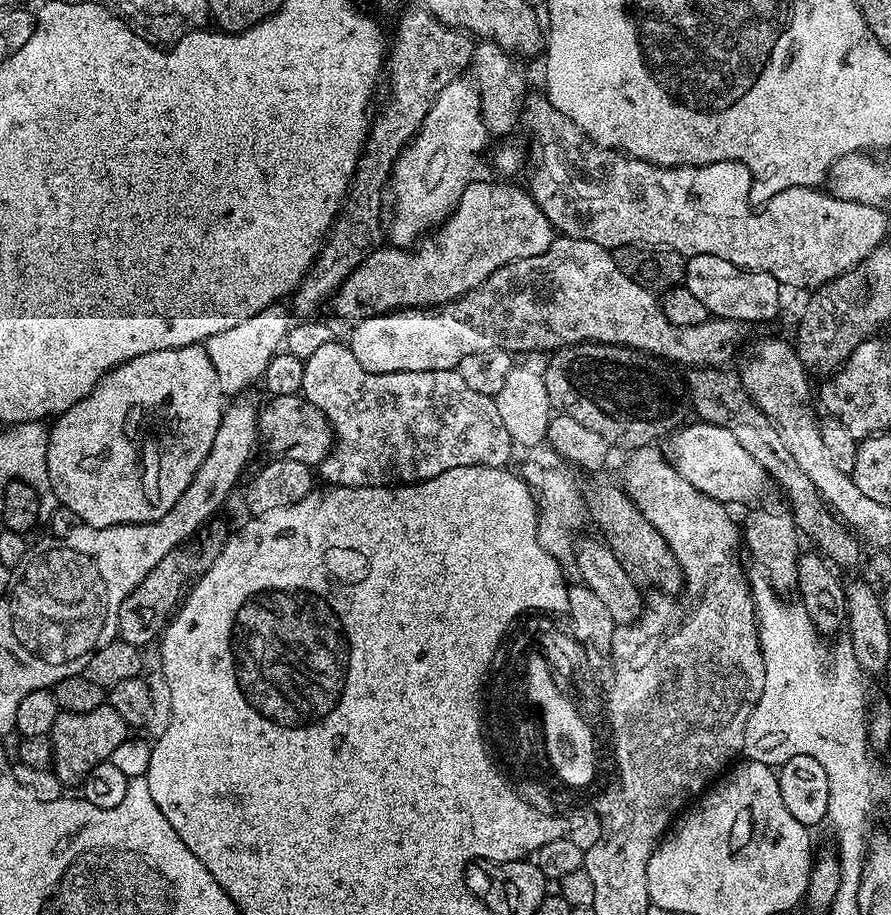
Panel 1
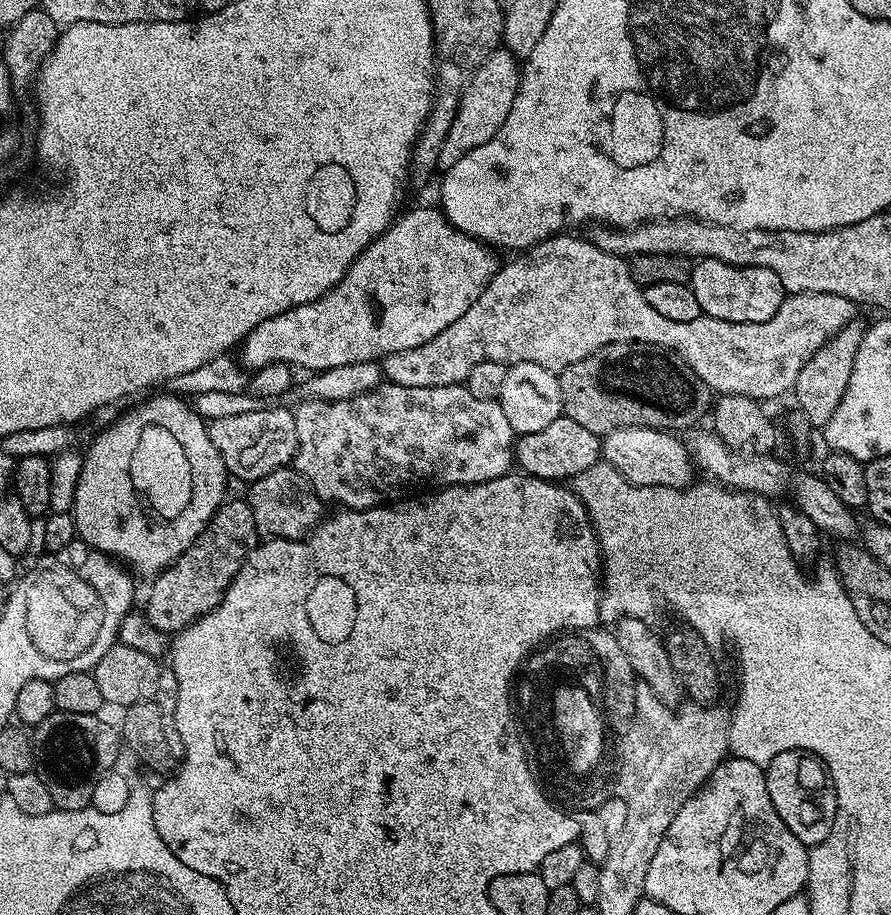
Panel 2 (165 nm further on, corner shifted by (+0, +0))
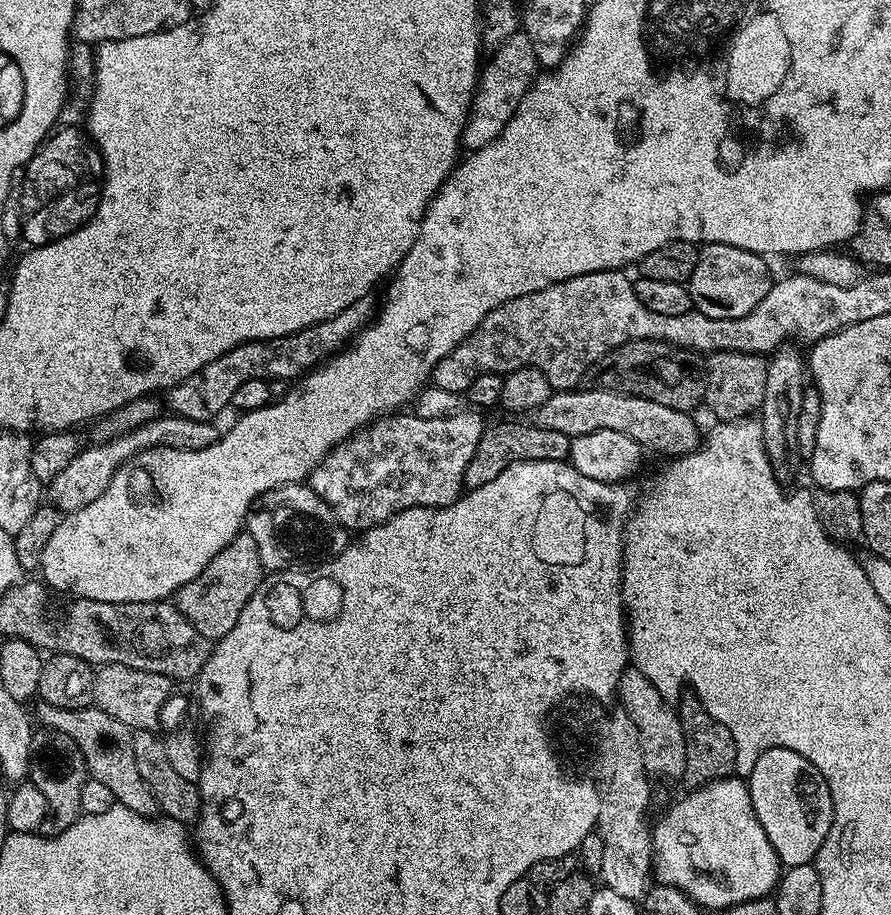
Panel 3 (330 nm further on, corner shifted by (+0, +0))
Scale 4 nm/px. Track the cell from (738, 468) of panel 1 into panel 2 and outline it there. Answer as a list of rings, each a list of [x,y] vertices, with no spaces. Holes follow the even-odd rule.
[[[623,428],[603,437],[602,456],[624,476],[638,486],[682,488],[693,483],[694,461],[691,451],[679,435],[658,428]]]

--

## Requirement
Stop at the line containing "Panel 3 (330" and include it. Everything from the first line of the material up to there is to be repeated exactly, leaving out pictures.

## Task result
Panel 1
Panel 2 (165 nm further on, corner shifted by (+0, +0))
Panel 3 (330 nm further on, corner shifted by (+0, +0))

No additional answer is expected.